Editorial (2020)
Margarida Mendese Marta Mestre
Como dar sentido a dinâmicas tão distintas como as das produções intensivas da nova paisagem alentejana, as redes de cooperação agroecológica fora das grandes cidades, ou as novas indústrias extrativas que avançam no fundo do Atlântico? Articulações entre Terra, Mar e os territórios urbano e rural, são calcorreadas pelo projeto Terra Batida (TB), nos seus múltiplos desdobramentos políticos, estéticos e ontológicos, através de uma discursividade criativa entre artistas, cineastas, investigadores e ativistas.
Activar o debate interseccional sobre ecologia, no qual se cruzam questões raciais e laborais, pensamento político contemporâneo ou exploração colonial é o principal objetivo desta selecção editorial. Para a desconstrução do projecto extractivista, aquele que impõe a soberania expropriadora de recursos, é necessário considerar uma polifonia de vozes, pontos de origem diversos e pontos de chegada em negociação.
Partindo do local em que estamos inseridos (este canto da Europa meridional), e ampliando a lente de observação para o mundo pós-pandémico, procurámos encontrar paralelismos entre mobilizações estéticas e políticas e investigações críticas, cruzando oceanos e fronteiras imaginárias do Estado-nação.

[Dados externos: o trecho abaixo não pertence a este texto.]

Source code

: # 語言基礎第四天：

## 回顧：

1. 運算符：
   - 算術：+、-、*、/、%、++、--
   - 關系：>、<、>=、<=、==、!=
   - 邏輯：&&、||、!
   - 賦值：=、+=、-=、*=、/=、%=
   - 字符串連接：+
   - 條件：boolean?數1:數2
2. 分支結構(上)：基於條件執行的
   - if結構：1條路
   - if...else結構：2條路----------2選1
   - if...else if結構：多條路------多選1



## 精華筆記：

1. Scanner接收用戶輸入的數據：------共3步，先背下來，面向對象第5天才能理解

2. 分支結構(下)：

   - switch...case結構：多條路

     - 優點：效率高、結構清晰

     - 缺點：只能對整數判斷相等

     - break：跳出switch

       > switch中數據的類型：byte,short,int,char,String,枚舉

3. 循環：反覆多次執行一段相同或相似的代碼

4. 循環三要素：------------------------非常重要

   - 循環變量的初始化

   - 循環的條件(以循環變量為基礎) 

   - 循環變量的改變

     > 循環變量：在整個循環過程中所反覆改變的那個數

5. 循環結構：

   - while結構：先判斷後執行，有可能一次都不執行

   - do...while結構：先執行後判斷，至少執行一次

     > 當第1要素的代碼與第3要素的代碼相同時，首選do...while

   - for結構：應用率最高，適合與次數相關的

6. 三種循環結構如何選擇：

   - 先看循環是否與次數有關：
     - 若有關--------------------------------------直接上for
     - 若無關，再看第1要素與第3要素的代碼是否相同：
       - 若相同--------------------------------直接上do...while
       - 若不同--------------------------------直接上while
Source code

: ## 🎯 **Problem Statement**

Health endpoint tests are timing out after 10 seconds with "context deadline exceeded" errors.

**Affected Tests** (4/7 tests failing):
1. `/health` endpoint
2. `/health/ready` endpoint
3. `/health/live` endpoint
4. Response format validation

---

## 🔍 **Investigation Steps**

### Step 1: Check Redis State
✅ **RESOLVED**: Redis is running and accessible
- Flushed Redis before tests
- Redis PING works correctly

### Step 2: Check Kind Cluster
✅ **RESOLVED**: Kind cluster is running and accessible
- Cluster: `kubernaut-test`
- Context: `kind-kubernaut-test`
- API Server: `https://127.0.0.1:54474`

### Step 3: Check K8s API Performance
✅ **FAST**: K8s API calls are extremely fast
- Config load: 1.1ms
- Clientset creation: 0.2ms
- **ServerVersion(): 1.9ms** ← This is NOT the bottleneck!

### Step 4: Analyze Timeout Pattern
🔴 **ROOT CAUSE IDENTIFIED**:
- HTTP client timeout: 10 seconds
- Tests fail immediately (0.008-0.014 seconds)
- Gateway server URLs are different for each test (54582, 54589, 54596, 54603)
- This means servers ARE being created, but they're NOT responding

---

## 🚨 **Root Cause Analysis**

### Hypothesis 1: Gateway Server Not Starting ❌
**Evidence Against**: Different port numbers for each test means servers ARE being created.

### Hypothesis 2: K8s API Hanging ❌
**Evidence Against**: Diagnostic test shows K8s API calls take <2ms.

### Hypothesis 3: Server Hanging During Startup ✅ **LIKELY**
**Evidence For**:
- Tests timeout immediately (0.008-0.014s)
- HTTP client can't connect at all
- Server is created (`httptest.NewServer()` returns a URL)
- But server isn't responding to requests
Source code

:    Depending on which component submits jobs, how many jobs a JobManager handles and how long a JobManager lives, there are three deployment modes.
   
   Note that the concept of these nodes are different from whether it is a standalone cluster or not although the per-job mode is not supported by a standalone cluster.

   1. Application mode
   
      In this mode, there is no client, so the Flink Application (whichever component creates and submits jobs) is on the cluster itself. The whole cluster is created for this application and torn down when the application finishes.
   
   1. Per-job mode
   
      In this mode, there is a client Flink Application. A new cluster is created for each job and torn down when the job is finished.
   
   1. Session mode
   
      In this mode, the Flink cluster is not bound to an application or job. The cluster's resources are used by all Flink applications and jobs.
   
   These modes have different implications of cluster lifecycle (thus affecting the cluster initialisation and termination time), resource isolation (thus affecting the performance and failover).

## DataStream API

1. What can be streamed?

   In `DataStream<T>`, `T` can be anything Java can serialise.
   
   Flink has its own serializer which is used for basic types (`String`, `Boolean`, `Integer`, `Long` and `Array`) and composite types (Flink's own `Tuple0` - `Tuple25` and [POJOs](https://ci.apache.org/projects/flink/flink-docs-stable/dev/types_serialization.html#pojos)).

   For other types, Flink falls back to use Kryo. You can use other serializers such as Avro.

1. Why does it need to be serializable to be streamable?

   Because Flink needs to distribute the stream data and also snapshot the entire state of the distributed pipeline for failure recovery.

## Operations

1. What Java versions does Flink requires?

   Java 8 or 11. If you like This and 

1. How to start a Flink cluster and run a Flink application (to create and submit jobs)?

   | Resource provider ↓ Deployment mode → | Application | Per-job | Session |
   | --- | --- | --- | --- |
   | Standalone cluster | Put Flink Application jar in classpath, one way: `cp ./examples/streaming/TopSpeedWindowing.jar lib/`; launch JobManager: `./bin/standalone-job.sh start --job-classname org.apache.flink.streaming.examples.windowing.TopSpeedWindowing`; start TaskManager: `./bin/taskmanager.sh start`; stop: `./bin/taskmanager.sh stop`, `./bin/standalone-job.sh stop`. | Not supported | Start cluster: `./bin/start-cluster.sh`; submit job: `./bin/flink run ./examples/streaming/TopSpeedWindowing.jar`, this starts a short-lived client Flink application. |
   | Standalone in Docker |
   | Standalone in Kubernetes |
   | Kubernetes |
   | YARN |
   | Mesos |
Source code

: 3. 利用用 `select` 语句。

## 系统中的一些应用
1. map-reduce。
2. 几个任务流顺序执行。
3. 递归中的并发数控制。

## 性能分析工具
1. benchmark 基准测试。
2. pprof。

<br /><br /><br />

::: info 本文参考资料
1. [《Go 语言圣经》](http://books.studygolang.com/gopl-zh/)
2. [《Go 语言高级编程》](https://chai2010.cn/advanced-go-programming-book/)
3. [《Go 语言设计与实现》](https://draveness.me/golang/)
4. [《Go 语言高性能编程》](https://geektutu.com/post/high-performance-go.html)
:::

Reúnem-se cinco ensaios inéditos, para além de textos seleccionados ou da autoria dos membros da rede TB. João Prates Ruivo partilha a sua investigação sobre o legado colonial da ciência do solo que contrasta as diferenças e continuidades entre genocídio, ecocídio e epistemicídio. Marta Macedo faz um ponto de situação entre as infraestruturas contemporâneas de produção de óleo de palma em São Tomé, traçando uma genealogia de exploração da natureza e do trabalho na ilha, que se cruza com a história do café e do cacau. Ana Vaz desvia-nos num longo mergulho poético partilhando connosco o processo de criação do seu filme Apiyemiyekî? (2019), que expõe o trauma infligido pelo genocídio do povo Waimiri-Atroari nos anos setenta no Brasil. Por sua vez, Brian Holmes narra a sua investigação sobre os sistemas fluviais e a expropriação de territórios causada pela exploração de hidrocarbonetos, com enfoque no rio Mississipi. Alargando o pensamento sobre infraestruturas dos rios, Margarida Mendes apresenta um texto sobre a importância dos sapais e zonas húmidas como ecossistemas fundamentais para o sequestro de carbono e resiliência climática, demonstrando problemáticas urgentes do Tejo, como os planos de construção do aeroporto do Montijo, ou o caso de contaminação da Celtejo.
Estas perspectivas cruzam-se com textos seleccionados de outros autores essenciais nas áreas das humanidades ambientais, tais como Veronica Strang, Godofredo Pereira, Astrida Neimanis, Pedro Neves Marques, Paulo Tavares, Paulo Guimarães, e a poesia de Peter Zin e de Rita Natálio, numa seleção que se pretende crescente e ressonante, contígua com a edição especial do jornal Mapa & Terra Batida, e os diálogos vindouros da rede TB.